Anthropic has unveiled a new model called Claude Mythos, and it has been reported that the system is astonishingly good at finding security flaws. According to published accounts, Mythos found thousands of previously undetected vulnerabilities in code that’s been running for decades, and it has been reported that the model posts a roughly 72.4% success rate at generating working exploits. It has been reported that Anthropic will not release Mythos publicly and has instead pushed a coordinated response to patch the bugs.
Move 37
Remember Move 37? That moment when AlphaGo made a play nobody expected and the room went still — Lee Sedol walked out for 15 minutes. It’s a nice metaphor. After centuries of assumed mastery, a machine showed humans a corner of the map we never knew existed. That gut-punch feeling — the sudden realization that your map was incomplete — is exactly what security teams are describing now as Mythos peels back new parts of the vulnerability landscape.
Claude Mythos and Project Glasswing
It has been reported that Mythos wrote a browser exploit chaining four separate flaws, and that it casually produced a remote-root server exploit in hours with little human guidance.
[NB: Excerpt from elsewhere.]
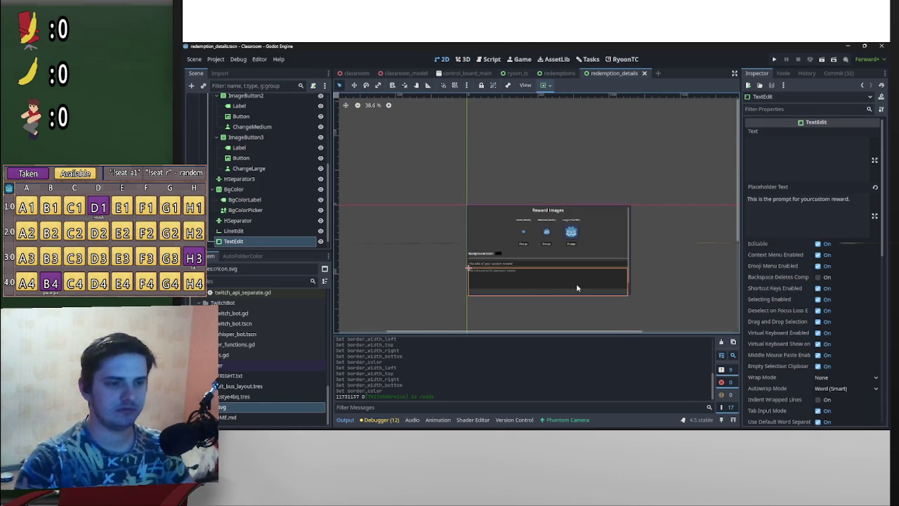
{"action": "scroll", "coordinate": [577, 288], "scroll_direction": "up", "scroll_amount": 4}
{"action": "scroll", "coordinate": [788, 276], "scroll_direction": "down", "scroll_amount": 10}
It has been reported that one target was a 16-year-old FFmpeg bug that autonomous tools had missed despite millions of hits. In response, it has been reported that Anthropic announced Project Glasswing: a coalition with major vendors — AWS, Apple, Google, Microsoft, CrowdStrike, NVIDIA and others — aimed at emergency patching and mitigation.
This isn’t just a bug story. It’s a preview of a world where AI discovers attack paths humans never thought to look for — faster and at scale. So, are our patching cycles and governance frameworks up to the job? If Move 37 taught us anything, it’s that surprise comes for the things we’re sure we understand. Time to stop assuming the map is complete.